I kicked off MADlib as a part-time consulting project for Greenplum during my sabbatical in 2010-2011. As I built out the first two methods (FM and CountMin sketches) and an installer, Greenplum started assembling a team of their own engineers and data scientists to overlap with and eventually replace me when I returned to campus. They also developed a roadmap of additional methods that their customers wanted in the field. Eighteen months later, Greenplum now contributes the bulk of the labor, management and expertise for the project, and has built bridges to leading academics as well.
While I’ve encouraged Greenplum’s investment all along, it has been equally important to me that MADlib avoid becoming Yet Another Proprietary Library for Analytics. There are a bunch of those libraries provided by DBMS vendors and third parties; they are all-but-invisible to researchers, and are immutable black boxes to data scientists in the field. So while some of them may be quite good (who knows?!) they don’t create or benefit from a network effect in the technical community.
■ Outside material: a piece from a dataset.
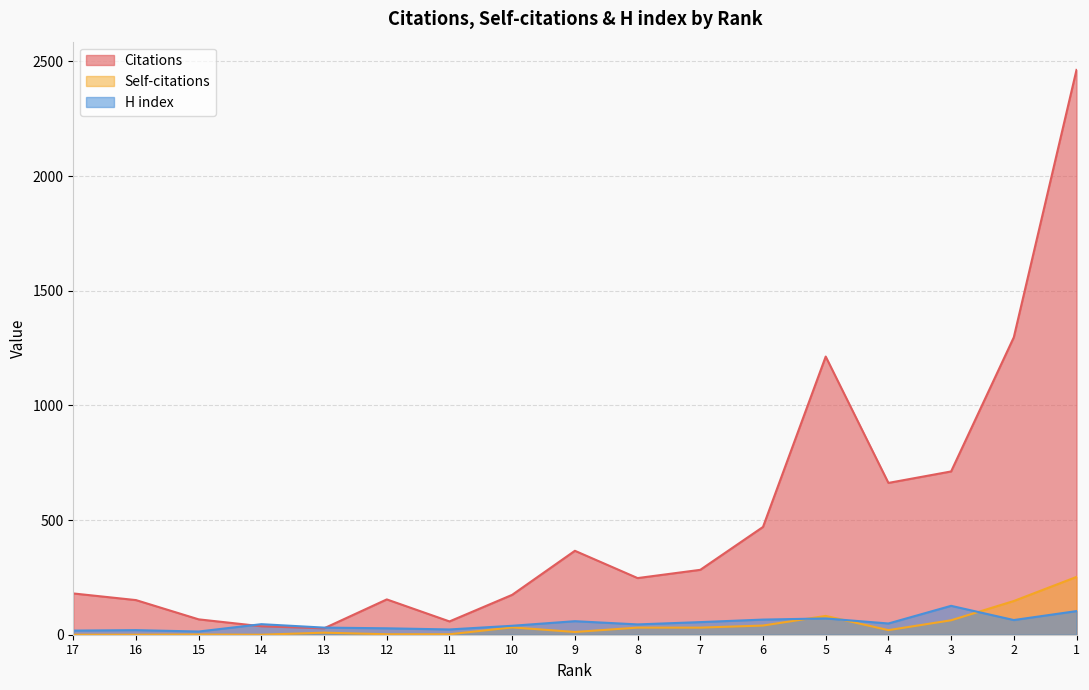

What is the difference between the maximum and minimum values in the Citations series?

2435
Given the current excitement about Big Data and scarcity of data scientists, that kind of isolation could be deadly to both adoption and evolution.
As a result of those considerations, MADlib is open source, and I’ve insisted all along that it be maintained on at least one open-source platform: PostgreSQL. I’m also genuinely eager to see MADlib ports to other massively-parallel commercial DBMSs. This will require some work, but it’s tractable and well-scoped engineering work, and I hope that incentives will arise to get it done and expand the scope of the community.
Finally, I’m happy to see academics like Chris Ré, Daisy Wang and their students starting to contribute to the project. I hope their research will help out data scientists in the field, and generate the kind of user feedback that is so hard to get in academia. I also hope that other researchers will join them and get involved. I think it’s great experience to write meaty research code that actually ships, and I hope MADlib can be a mechanism to encourage more of that experience in the community.